We all had a glass, then Mama said she was going to go to bed. Luc and I were left sitting at the kitchen table, sipping wine in the low light of a couple candles.
“I brought over some sugar, for you, too,” Luc set a packet of sugar on the table.
“How'd you get that?” I wondered, studying the package. He held up coupons from his pocket. I noticed something was just a tiny bit off with them.
“Counterfeit?” I asked. Luc nodded. He probably would have joined the resistance, but he knew if he was taken away it would kill his mama. Still, he did what he could to break the Nazi's rules.
“I'll bring you some cake, then,” I replied, stowing the sugar in the cupboard. Luc smiled.
“Are you worried about your Papa?” I asked, suddenly. The smile faded from Luc's face.
“He is strong. I think he'll come back to us,” He whispered. His papa had been taken to Germany after they began occupying most of North France. It was part of the “obligatory work service”. My papa had joined with the French army when the war had first began. Neither of us had heard from them in months.
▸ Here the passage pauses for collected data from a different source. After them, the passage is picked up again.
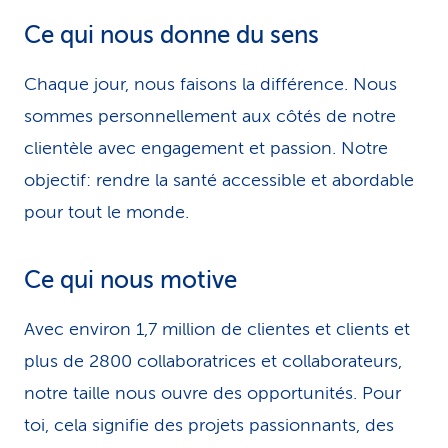
Ce qui nous donne du sens
Chaque jour, nous faisons la différence. Nous
sommes personnellement aux côtés de notre
clientèle avec engagement et passion. Notre
objectif: rendre la santé accessible et abordable
pour tout le monde.
Ce qui nous motive
Avec environ 1,7 million de clientes et clients et
plus de 2800 collaboratrices et collaborateurs,
notre taille nous ouvre des opportunités. Pour
toi, cela signifie des projets passionnants, des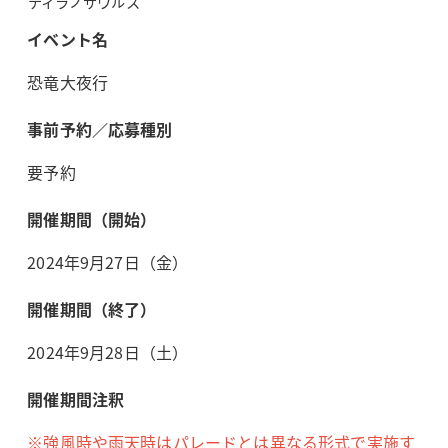
ティラノサウルス
イベント名
恐竜大夜行
事前予約／応募種別
要予約
開催期間（開始）
2024年9月27日（金）
開催期間（終了）
2024年9月28日（土）
開催期間注釈
※強風時や雨天時はパレードとは異なる形式で実施す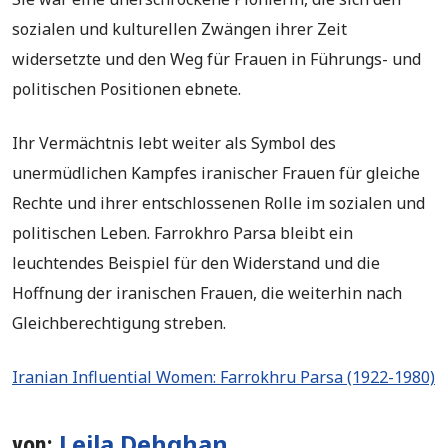
sozialen und kulturellen Zwängen ihrer Zeit
widersetzte und den Weg für Frauen in Führungs- und
politischen Positionen ebnete.
Ihr Vermächtnis lebt weiter als Symbol des
unermüdlichen Kampfes iranischer Frauen für gleiche
Rechte und ihrer entschlossenen Rolle im sozialen und
politischen Leben. Farrokhro Parsa bleibt ein
leuchtendes Beispiel für den Widerstand und die
Hoffnung der iranischen Frauen, die weiterhin nach
Gleichberechtigung streben.
Iranian Influential Women: Farrokhru Parsa (1922-1980)
Leila Dehghan
von: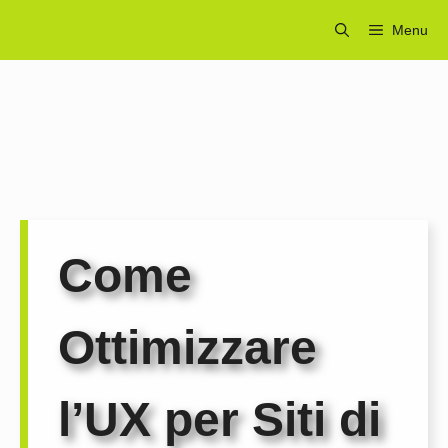
Vai
Menu
al
contenuto
Come
Ottimizzare
l’UX per Siti di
It was scary to think about.
“You know, when our Papa's come back, and life get's back to normal, I think we should marry,” Luc said, looking at me intently. I was a little taken aback, but it was something I had expected for a while. Luc was handsome, and we'd been friends since birth. He'd often called me beautiful, and doted upon me with gifts.
“When my Papa comes back, you'll have to ask his permission first,” I gave him a rare smile.
A week passed and a morning dawned bright and early. It had been a cloudy spring, with lots of rain and clouds. It seemed like the sky knew of our pain, and was reflecting it in the skies. But today the sun shone brightly, beating down on my face with warmth. Mama sent me to the market to shop around for some more seeds. We would be planting our garden very soon, hoping to avoid hunger in the winter. I'd brought bread to trade with, because there hadn't been much money in circulation since the war.
As my feet carried me to the market my eyes took in my surroundings. I kept noticing an absence soldiers stationed around street corners and lurking in shops. In fact, the ones I did see were American soldiers. A convoy of them had arrived about the same time the German convoy had been leaving. Promise fluttered in my chest, ready to take flight like a fledgling spreading its wings. Maybe the war really was over.